El mundo entero pudo ver el otro día, gracias al poder de la televisión, el derribo, arrastre y lanzamiento a las aguas del río Avon, de la estatua del comerciante esclavista británico Edward Colston. Al frente de la Royal African Company, ese comerciante del siglo XVIII envió a 84.000 hombres, mujeres y niños africanos trabajar en las plantaciones de azúcar y tabaco del Caribe. Bristol le erigió en su día una estatua para agradecerle su filantropía. A muchos debió de recordarles lo sucedido en esa pequeña ciudad inglesa el derribo de tantas estatuas de Lenin o de Stalin tras la caída del comunismo en la Europa del Este o la del dictador iraquí Sadam Husein tras la invasión de su país y el derrocamiento de su régimen por EEUU.

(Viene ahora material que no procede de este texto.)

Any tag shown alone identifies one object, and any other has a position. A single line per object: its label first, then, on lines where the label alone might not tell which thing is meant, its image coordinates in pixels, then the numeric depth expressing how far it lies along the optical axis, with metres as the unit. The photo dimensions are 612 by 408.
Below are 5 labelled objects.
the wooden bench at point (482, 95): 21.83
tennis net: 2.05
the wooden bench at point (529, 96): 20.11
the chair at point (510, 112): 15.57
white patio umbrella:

Corrieron luego la misma suerte que la de Colston otras estatuas, entre ellas varias dedicadas al «descubridor» del Nuevo Mundo, Cristóbal Colón, en diversas ciudades de EEUU como Richmond (Virginia) o St. Paul (Minnesota).

En Nueva York, cuya comunidad de origen italiano hace tiempo que se apropió en exclusiva de la figura del genovés, se pretendió hacer lo mismo, pero el gobernador demócrata de ese Estado, Mario Cuomo, defendió que la estatua, erigida en 1892, siguiese en su actual emplazamiento. Frente a quienes argumentaban que ese monumento glorifica el genocidio y la esclavitud de los pueblos indígenas, Cuomo sostuvo que, por reprensibles que fueran algunas acciones del navegante, su estatua recuerda la contribución a esa ciudad de la inmigración italiana. En el Estado vecino de Maine, su gobernadora, Janet Mills se adelantó a todos, promulgando hace un año ley por la que se rebautizaba el Día de Colón por el Día de los Pueblos Indígenas, y otros Estados de la Unión han dejado mientras tanto de celebrar al «Descubridor».

A este lado del Atlántico, en la ciudad de Gante, activistas antirracistas arrojaron hace también unos días pintura roja a una cabeza del rey Leopoldo de Bélgica y luego la envolvieron con un paño con las palabras, ya famosas, «No puedo respirar» que pronunció el afroamericano George Floyd mientras le asfixiaba un policía de Minneapolis.

Leopoldo II fue fundador y propietario exclusivo del llamado paradójicamente Estado Libre del Congo y acumuló una inmensa fortuna personal mediante la explotación de sus inmensas riquezas naturales, utilizando para ello la mano de obra esclava. Bajo su régimen de terror se calcula que murieron quince millones de congoleños.

Volviendo al Reino Unido, los activistas del movimiento «Black Lives Matters» (Las Vidas Negras Importan) no se contentaron con el derribo de la estatua del negrero de Bristol, sino que dañaron también la que tiene en pleno centro de Londres, junto al Parlamento, el ex primer ministro Winston Churchill, lo que obligó a la policía a blindarla.

Churchill, que ha pasado a la historia como el político carismático que, en plena Segunda Guerra Mundial, pidió «sangre, sudor y lágrimas» a sus compatriotas para resistir la amenaza hitleriana, fue también un supremacista sin complejos, algo que sus panegiristas de dentro y de fuera prefieren olvidar.

Para el hombre al que sus compatriotas eligieron no hace mucho en una encuesta periodística nacional el «británico más grande» de la historia, la raza anglosajona estaban predestinados a dominar a las inferiores de otros continentes. En cierta ocasión, Churchill dijo odiar a los indios porque eran «bestiales» como su religión. Y si millones de indios pasaban hambre era sólo porque procreaban «como conejos». Ni tenía el británico mejor opinión de los negros, ni de los palestinos, que eran sólo «hordas bárbaras» que comían «mierda de camello».

Hay, sin embargo, una gran diferencia entre las críticas que pueden hacerse desde la perspectiva actual a Colón y a los conquistadores que le acompañaron y sucedieron, por un lado, y al rey de los belgas o a nuestro casi contemporáneo Winston Churchill, por otro.

Sin restar gravedad a los atropellos a la dignidad humana por parte de unos y otros, el contexto histórico es completamente distinto. Están en medio, por ejemplo, las revoluciones norteamericana y francesa y la Declaración de los Derechos del Hombre y del Ciudadano, bajo cuyo impacto se produjo la revolución de los esclavos de Haití.

Hace falta, es cierto, revisar la historia terrible del colonialismo, como reclama con justicia el movimiento antirracista, pero también entender y explicar la realidad del momento en que se cometieron unos y otros abusos, sin que ello equivalga, ni mucho menos, a minimizar ninguno.